Fall of a giant

Fallen giant - the last mature English Elm in Brampton has been felled
Fallen giant – the last mature English Elm in Brampton has been felled

A giant fell this morning. The skeletal carcass of the last English Elm to have reached maturity in the village has been brought crashing to ground. It had far outlasted its contemporaries – many of which were felled when the Dutch Elm Disease struck in the 1970’s – but now decay had finally so-weakened the stem that it was unlikely to remain standing for a further winter. So, at ten minutes to ten on a Sunday morning, following a short chainsaw cut and a haul on a tractor winch, the old tree cracked and came to earth. What was left of its crown, which once touched up to 100 feet in height, split in to many pieces on impact. Tell tale star-like shadows of fungal growth showed through where the viable bark had spilt away. These are the marks of its death and decay. The stump looks as weak as cork. There is a gap in the skyline. Some ten years ago tree surgeons had taken cuttings from its then fully leaved crown in the hope that it was disease resistant. But the cuttings came to nothing and the disease took hold. Now this is its epitaph.

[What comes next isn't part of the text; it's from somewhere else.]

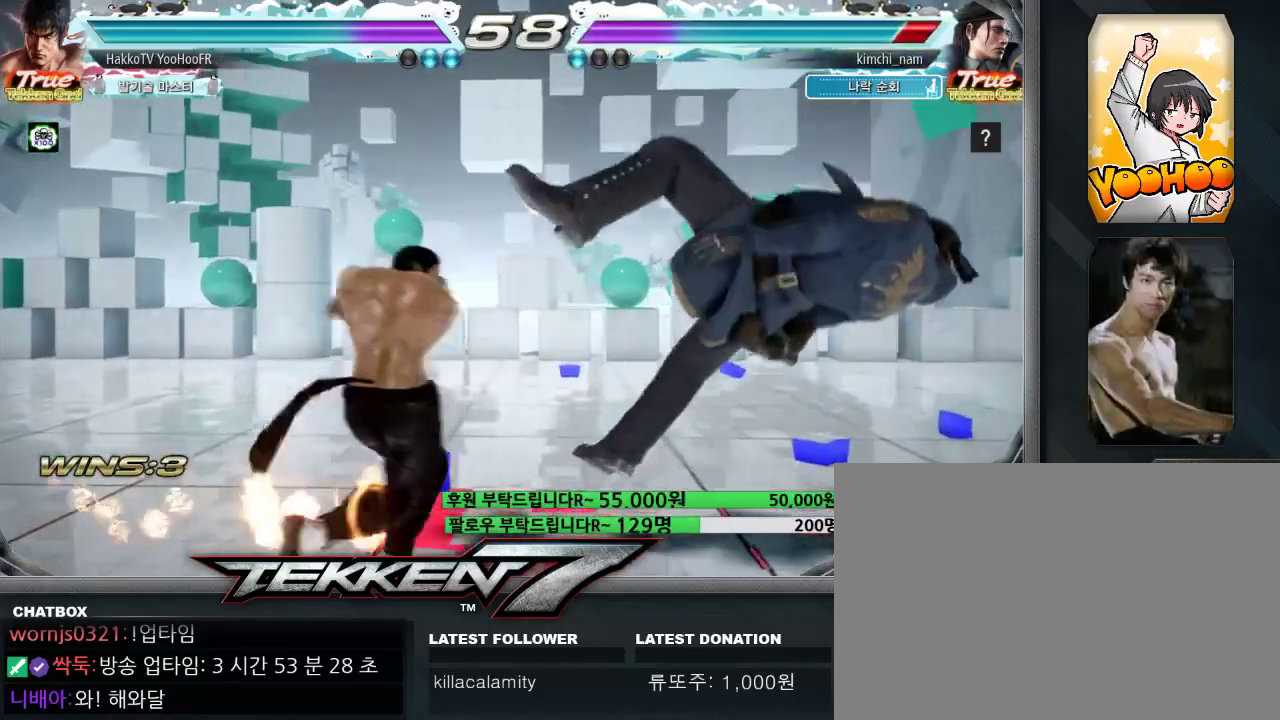
{"buttons": [], "left_stick": "left", "events": [[100, "left_stick", "center"], [417, "left_stick", "left"]]}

It’s young relations, mostly clones of the parent, still sporadically grow as hedge plants for a few years until the Dutch Elm gets to them. No Elm in the parish reached maturity in recent years. The bare branches remain in hedge lines for a few years until they are tidied away or trimmed back. The Elm is no longer a feature in the local landscape. Although it held on for longer than most in the area.